Perkembangan bimbingan dan konseling sebelum kemerdekaan

Masa ini merupakan masa penjajahan Belanda dan Jepang, para siswa didiik untuk mengabdi emi kepentingan penjajah. Dalam situasi seperti ini, upaya bimbingan dikerahkan. Bangsa Indonesia berusaha untuk memperjuangkan kemajun bangsa Indonesia melalui pendidikan. Salah satunya adalah taman siswa yang dipelopori oleh K.H. Dewantara yang menanamkan nasionalisme di kalangan para siswanya. Dari sudut pandang bimbingan, hal tersebut pada hakikatnya adalah dasar bagi pelaksanaan bimbingan.


Dekade 40-an

Dalam bidang pendidikan, pada decade 40-an lebih banyak ditandai dengan perjuangan merealisasikan kemerdekaan melalui pendidikan. Melalui pendidikan yang serba darurat mkala pada saat itu di upayakan secara bertahap memecahkan masalah besar anatara lain melalui pemberantasan buta huruf. Sesuai dengan jiwa pancasila dan UUD 45. Hal ini pulalaah yang menjadi focus utama dalam bimbingan pada saat itu.

Dekade 50-an

Bidang pendidikan menghadapi tentangan yang amat besar yaitu memecahkan masalah kebodohan dan keterbelakangan rakyat Indonesia.
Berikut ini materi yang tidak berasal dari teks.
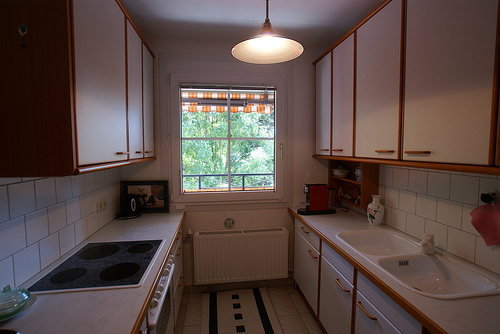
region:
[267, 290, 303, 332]
Tiles on the floor.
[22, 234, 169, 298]
A stove top.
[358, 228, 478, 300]
A white kitchen sink.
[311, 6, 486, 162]
Four cabinets above the sink.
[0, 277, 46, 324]
A glass dish on the counter top.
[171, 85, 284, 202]
A kitchen window.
Kegiatan bimbingan pada masa dekade ini lebih banyak tersirat dalam berbagai kegiatan pendidikan dan benar benar menghadapi tantangan dalam membantu siswa disekolah agar dapat berprestasi.

Dekade 60-an

Beberapa peristiwa penting dalam pendidikan pada dekade ini :
  1. Ketetapan MPRS tahun 1966 tentang dasar pendidikan nasional
  2. Lahirnya kurikulum SMA gaya Baru 1964
  3. Lahirnya kurikulum 1968
  4. Lahirnya jurusan bimbingan dan konseling di IKIP tahun 1963

Keadaan dia tas memberikan tantangan bagi keperluan pelayanan bimbinga dan konseling disekolah.

Dekade 70-an

Dalam dekade ini bimbingan di upayakan aktualisasi nya melalui penataan legalitas sistem, dan pelaksanaannya.
Pembangunan pendidikan terutama diarahkan kepada pemecahan masalah utama pendidikan yaitu :
  1. Pemerataan kesempatan belajar,
  2. Mutu,
  3. Relevansi, dan
  4. Efisiensi.

Pada dekade ini, bimbingan dilakukan secara konseptual, maupun secara operasional. Melalui upaya ini semua pihak telah merasakan apa, mengapa, bagaimana, dan dimana bimbingan dan konseling.


Dekade 80-an

Pada dekade ini, bimbingan ini diupayakan agar mantap. Pemantapan terutama diusahakan untuk menuju kepada perwujudan bimbingan yang professional. Dalam dekade 80-an pembangunan telah memasuki Repelita III, IV, dan V yang ditandai dengan menuju lepas landas.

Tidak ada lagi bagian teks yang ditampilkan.